Faunes, de Christiane Vadnais, s’annonce aux lecteurs avec une citation d’Einstein : “Je me sens si solidaire de tout ce qui vit qu’il m’est indifférent de savoir où l’individu commence et où il finit”. C’est l’impression que nous avons lors de la lecture du livre : où finissons-nous, où commence le reste du monde ? Préparez-vous : c’est un livre déroutant, dans lequel le monde animal fait irruption dans le monde humain et, tout au long du livre, il est de plus en plus difficile de les distinguer les uns des autres.

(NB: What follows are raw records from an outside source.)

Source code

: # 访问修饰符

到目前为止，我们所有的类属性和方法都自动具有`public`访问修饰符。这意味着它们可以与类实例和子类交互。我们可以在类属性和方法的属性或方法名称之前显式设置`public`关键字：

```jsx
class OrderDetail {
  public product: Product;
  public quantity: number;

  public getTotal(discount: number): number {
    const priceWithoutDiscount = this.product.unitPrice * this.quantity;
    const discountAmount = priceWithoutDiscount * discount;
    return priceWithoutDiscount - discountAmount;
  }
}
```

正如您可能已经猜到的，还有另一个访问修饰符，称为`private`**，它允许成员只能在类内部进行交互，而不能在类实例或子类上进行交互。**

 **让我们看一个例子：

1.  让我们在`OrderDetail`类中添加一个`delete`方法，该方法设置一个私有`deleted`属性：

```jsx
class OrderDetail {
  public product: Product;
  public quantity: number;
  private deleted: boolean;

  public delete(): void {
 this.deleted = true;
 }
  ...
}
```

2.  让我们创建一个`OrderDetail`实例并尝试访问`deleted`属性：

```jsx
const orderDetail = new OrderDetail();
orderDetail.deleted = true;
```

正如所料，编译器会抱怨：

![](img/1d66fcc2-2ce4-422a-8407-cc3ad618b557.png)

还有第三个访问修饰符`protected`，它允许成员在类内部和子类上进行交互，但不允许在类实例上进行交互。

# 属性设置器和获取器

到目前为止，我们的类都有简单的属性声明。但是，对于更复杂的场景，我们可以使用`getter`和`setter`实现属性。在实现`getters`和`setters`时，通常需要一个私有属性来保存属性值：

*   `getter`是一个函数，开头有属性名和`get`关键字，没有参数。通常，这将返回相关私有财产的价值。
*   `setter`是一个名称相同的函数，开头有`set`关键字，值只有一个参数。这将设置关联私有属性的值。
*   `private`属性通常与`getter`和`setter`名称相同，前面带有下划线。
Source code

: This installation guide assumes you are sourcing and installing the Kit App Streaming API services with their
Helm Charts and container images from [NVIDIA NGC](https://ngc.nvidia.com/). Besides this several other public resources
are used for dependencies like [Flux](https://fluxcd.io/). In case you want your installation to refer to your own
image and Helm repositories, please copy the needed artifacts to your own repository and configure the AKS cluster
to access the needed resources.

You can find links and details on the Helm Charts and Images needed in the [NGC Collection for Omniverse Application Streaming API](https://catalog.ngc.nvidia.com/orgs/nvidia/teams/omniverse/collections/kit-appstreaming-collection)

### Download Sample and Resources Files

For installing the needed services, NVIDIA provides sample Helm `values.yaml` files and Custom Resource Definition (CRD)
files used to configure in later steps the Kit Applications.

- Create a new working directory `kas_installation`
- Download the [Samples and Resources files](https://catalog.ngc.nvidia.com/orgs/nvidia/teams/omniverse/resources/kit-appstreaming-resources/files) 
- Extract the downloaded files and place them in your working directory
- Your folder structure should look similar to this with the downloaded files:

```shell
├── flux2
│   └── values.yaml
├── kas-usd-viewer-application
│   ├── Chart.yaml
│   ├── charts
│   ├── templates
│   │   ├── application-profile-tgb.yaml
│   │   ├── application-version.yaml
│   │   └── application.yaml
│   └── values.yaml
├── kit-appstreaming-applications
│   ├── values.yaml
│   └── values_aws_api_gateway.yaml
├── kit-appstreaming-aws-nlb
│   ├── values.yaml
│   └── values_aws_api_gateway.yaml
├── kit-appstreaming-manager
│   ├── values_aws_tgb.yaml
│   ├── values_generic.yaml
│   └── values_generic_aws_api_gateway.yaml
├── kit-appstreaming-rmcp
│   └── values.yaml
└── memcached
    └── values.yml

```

Le roman est divisé en plusieurs chapitres avec différents épisodes et personnages. Commençons par « Diluvium »: Agnès et Heather sont deux clientes du spa de Shivering Heights, elles s’y retrouvent ensemble malgré le mauvais temps et l’avertissement de la concierge du risque d’effondrement. Agnès ne peut plus supporter les responsabilités de son travail, qui la persécutent, et Heather semble être là pour l’aider à se détendre dans ce paradis… Et finalement, ce qui était autrefois un monde structuré, créé par les humains pour les humains, le spa, est bouleversé par une inondation. “Des objets piquants lui tailladent les flancs, des morceaux de bois la heurtent de toutes parts, mais plus rien ne lui importe que de partir loin de regard dévorant de Heather, du spa, du bureau, loin de tout”. Tout ce qu’Agnès a tenté de contrôler n’est plus sa prérogative, son petit monde humain se dilate et devient autre chose. Un aspect distingue Faunes : les personnes, après une résistance initiale à un destin défavorable, notamment la mort, la maladie, l’absence d’un proche, finissent par céder, trouvant un certain équilibre entre leur soif de vie et un avenir qui n’est plus entre leurs mains, mais au gré du cours naturel des choses.
Dans un tel monde, l’ambition d’une scientifique, Laura, la principale protagoniste du roman, de vouloir découvrir le secret de la rivière – par quoi l’eau est-elle contaminée ? – semble presque puérile. Un des messages du roman est d’abandonner la prétention de pouvoir contrôler l’environnement. Il faut simplement vivre. Laura est aussi le fil rouge du roman, elle lie les événements et apparaît dans plusieurs chapitres. Avec sa détermination elle nous fait vivre des moments inquiétants, risquant sa vie pour son enquête, mais tout au long du roman on a l’impression que son choix ne portera qu’à une seule fin : le retour à l’état sauvage des êtres humains, que l’écrivaine nous fait présumer inévitable, comme la faim de l’ours qui ne peut être niée. Lawrence, un personnage altruiste, est une personne incomprise par les malades. Il les soigne tous les jours, souhaitant qu’ils aient finalement une vie au-delà de leur douleur… Quand l’espoir est sur le point d’être perdu, voici les derniers malades qui trouvent une solution sans la chercher, c’est-à-dire en laissant l’amour et le monde magique de la forêt les guider… La faim, la maladie, la vie, la mort, l’amour. Ce roman est loin d’être une célébration de la coexistence harmonieuse entre l’homme et l’animal. Une citation de Werner Herzog, tirée de son documentaire “Grizzly Man” paru en 2006, s’adapte parfaitement à la trame du roman : “I believe the common denominator of the Universe is not harmony, but chaos, hostility and murder”. Les opposés doivent trouver un moyen de vivre ensemble, comme Cathy et sa mère, liées dans des enjeux sadiques, où “l’Ogresse” domine sa fille, ne lui laissant aucun espoir de s’enfuir.
L’univers de Christiane Vadnais est impénétrable, la conclusion des épisodes n’est jamais celle attendue. On pourrait dire que l’histoire est un crescendo de mystère, comme par exemple dans “Ursus”, où Laura se sauvera d’une meute d’ours affamés grâce à une solution surprenante : son corps même lui dira comment faire. Après ce retournement de situation, le chapitre se termine brusquement, on pourra peut-être savoir à la fin le destin de Laura. Pour conclure, ce roman constitue une lecture passionnante, pleine de surprises, avec plusieurs points de vue intéressants, unis par une vision holistique du monde.